I found it (It's a big booklet)You were right on


----------



## Dargin (Aug 22, 2020)

Cool. 

Just to be clear, I dont think I've ever actually used a whole gallon to cover 1k. I just mix the dose in a gallon and go as far as I can/need to. Just a light coating on the weeds. I usually follow up with a 2nd app in around 10 days FWIW, but probably best to keep watch and see how the weeds and turf respond.


----------



## Oneacer (Sep 27, 2020)

After years of fighting clover and ground ivy, I got some Hi-Yield Triclopyr Ester this past spring ...... Great stuff, got rid of every bit of clover and ground ivy.


----------



## Lawn Noob (Jul 26, 2020)

Does tricopyr stay viable if mixed for a while like glyphosate does?


----------



## ja09 (Sep 21, 2020)

I'm wondering the same thing for a full lawn application with a bad creeping charlie problem, around 6900 sq ft. What did you end up mixing at and how did it work for you?

The 61.6% Triclopyr I bought on Amazon says 3.2oz to 6.4oz per gallon, that can't be right. https://www.amazon.com/gp/product/B00M8C4YNM/


----------



## ja09 (Sep 21, 2020)

To answer my own question, this guy used 2oz per gallon with good results. I'll also be spraying with Tenacity so I'm glad I found the video. Hopefully this helps someone else too.

https://www.youtube.com/watch?v=CbR0EA6fqZs


----------



## g-man (Jun 15, 2017)

Don't trust amazon, don't trust you tube, don't trust me, read the product label. That product is an ag label.

This is from a turf label (Hi-yield)
Apply 3/8 to 3/4 fluid ounces per 1000 square feet in 1-2g/Ksqft of water + surfactant.


----------



## ja09 (Sep 21, 2020)

Thank you. Although I'll probably be more confused after reading since the comments state it only provides mixing info per acre :? We shall see when I get it in the mail.


----------



## ja09 (Sep 21, 2020)

According to the label:



> Spot Treatment of Ornamental Turf
> Mix 3/8 to ¾ fluid ounces of Alligare Triclopyr 4 per 1000 square feet in enough water to provide uniform coverage of the target area and apply at any time broadleaf weeds are susceptible. Note: Do not apply more than 2 quarts per acre or 1.5 fluid ounces per 1000 square feet of Alligare Triclopyr 4 in a single application.


Not sure why the guy in the video was using 2oz per gallon.
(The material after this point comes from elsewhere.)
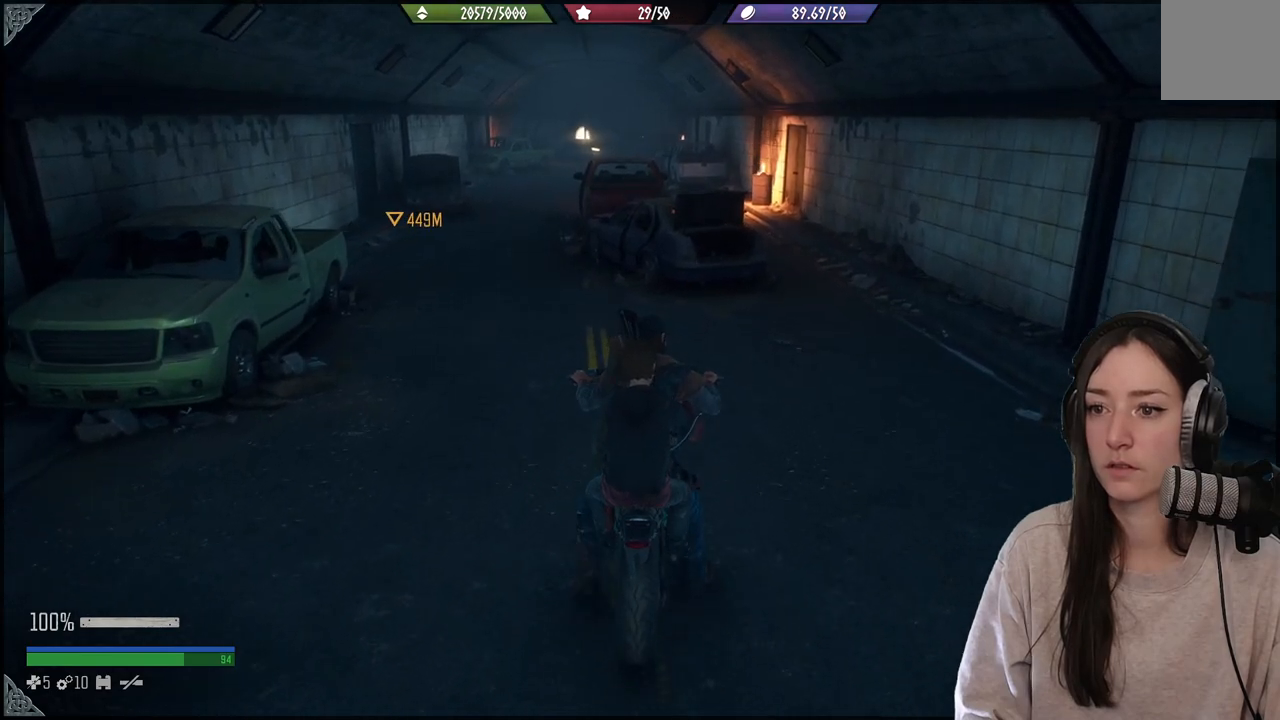
{"buttons": [], "left_stick": "up", "right_stick": "center", "events": []}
Thanks again @g-man.


----------



## g-man (Jun 15, 2017)

@ja09 anyone can post just about anything online. The red flag should be when they talk about oz per gallon and not oz per area (1000sqft).


----------



## stevehollx (Apr 8, 2020)

Lawn Noob said:


> Does tricopyr stay viable if mixed for a while like glyphosate does?


It breaks down with light within a day. With a dark container you'll be fine for about a season.
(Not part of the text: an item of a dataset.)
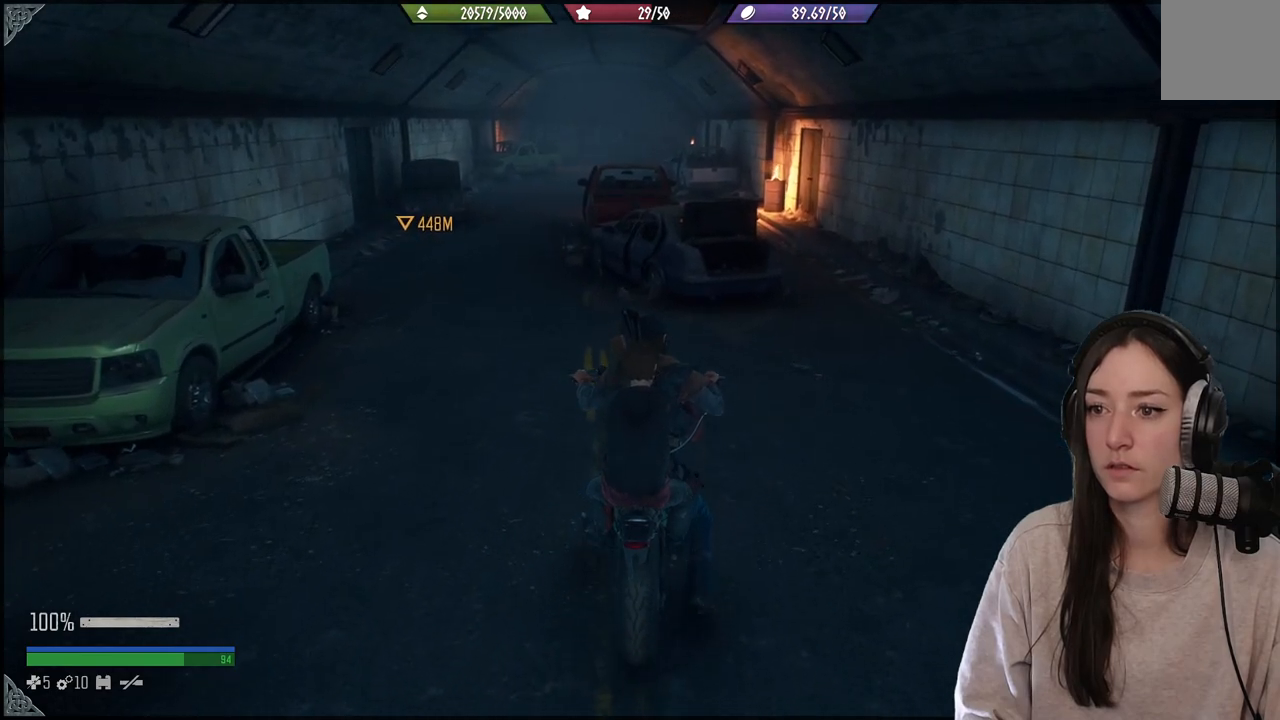
{"buttons": [], "left_stick": "up-left", "right_stick": "left", "events": [[350, "right_stick", "left"], [383, "left_stick", "up-left"]]}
http://www.npic.orst.edu/factsheets/triclopyrgen.html

That said, I do keep a spray bottle of crossbow (3way+triclopyr) in my garage and use it for a couple months. Even if it is lower strength from losing viability, it does still work. Garage light is probably minimized since it is dark/diffused light there most of the time, and having something on hand to spray is better than mixing something every couple weeks to spray one or two spots.


----------



## uts (Jul 8, 2019)

ja09 said:


> According to the label:
> 
> 
> 
> ...


The explanation is not systematic but he is using 2oz/gallon/2k. He used 10oz for 10k as he states in the video. Higher than recommended rate but that's why labels should always be consulted. Usually spot spray rates are the higher end of the spectrum and broadcast rates have a fairly wide range.


----------